_Extracted text_.
*** Begin section ***
Delair sells fixed-wing commercial drones that can fly long distances, making them attractive to industries such as utilities, mining, construction, and agriculture. Based in Toulouse, France, the company pairs its hardware with a software platform for rapid data processing and visual analysis to create insight that improves decision making.

“As the hardware is spreading and getting adopted, the added value shifts downstream to the data processing,” says Delair CEO and co-founder Michaël de Lagarde. “Because what the customer wants is actionable business intelligence. And the gap between raw data and business is still a big gap.”

Delair has been on a roll this year. In early 2018, Delair was selected to be one of the Technology Pioneers for the World Economic Forum. The recognition boosts Delair’s international profile at a time when global commercial drone competition in is intensifying.

Founded in 2011, Delair got started at a time when buzz around consumer drones was rising. But the company was firmly fixed on commercial uses, which analysts now believe are where the real benefits of drones are being seen around the world.
*** End section ***
_Supplied data_.
*** Begin section ***
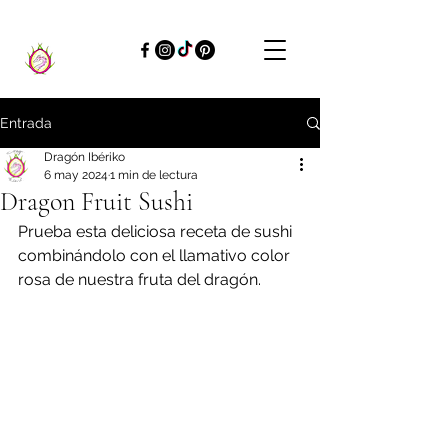
Entrada
Dragón Ibériko
6 may 2024
1 min de lectura
Dragon Fruit Sushi
Prueba esta deliciosa receta de sushi 
combinándolo con el llamativo color 
rosa de nuestra fruta del dragón.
*** End section ***
_Set of tasks_.
A – Decide whether each statement agrees with the Delair text, answering yes or no and quoting the words of the text that decide it: (i) Delair is based in Toulouse, France. (ii) Delair was founded in 2018. (iii) Delair was chosen as one of the Technology Pioneers for the World Economic Forum.
B – Transcribe every line of the entry that comes after the Delair text, word for word. Leave the picture out.

_Solutions to the problems_.
A –
(i) Yes: "Based in Toulouse, France"
(ii) No: "Founded in 2011"
(iii) Yes: "Delair was selected to be one of the Technology Pioneers for the World Economic Forum"

B –
Entrada
Dragón Ibériko
6 may 2024
1 min de lectura
Dragon Fruit Sushi
Prueba esta deliciosa receta de sushi 
combinándolo con el llamativo color 
rosa de nuestra fruta del dragón.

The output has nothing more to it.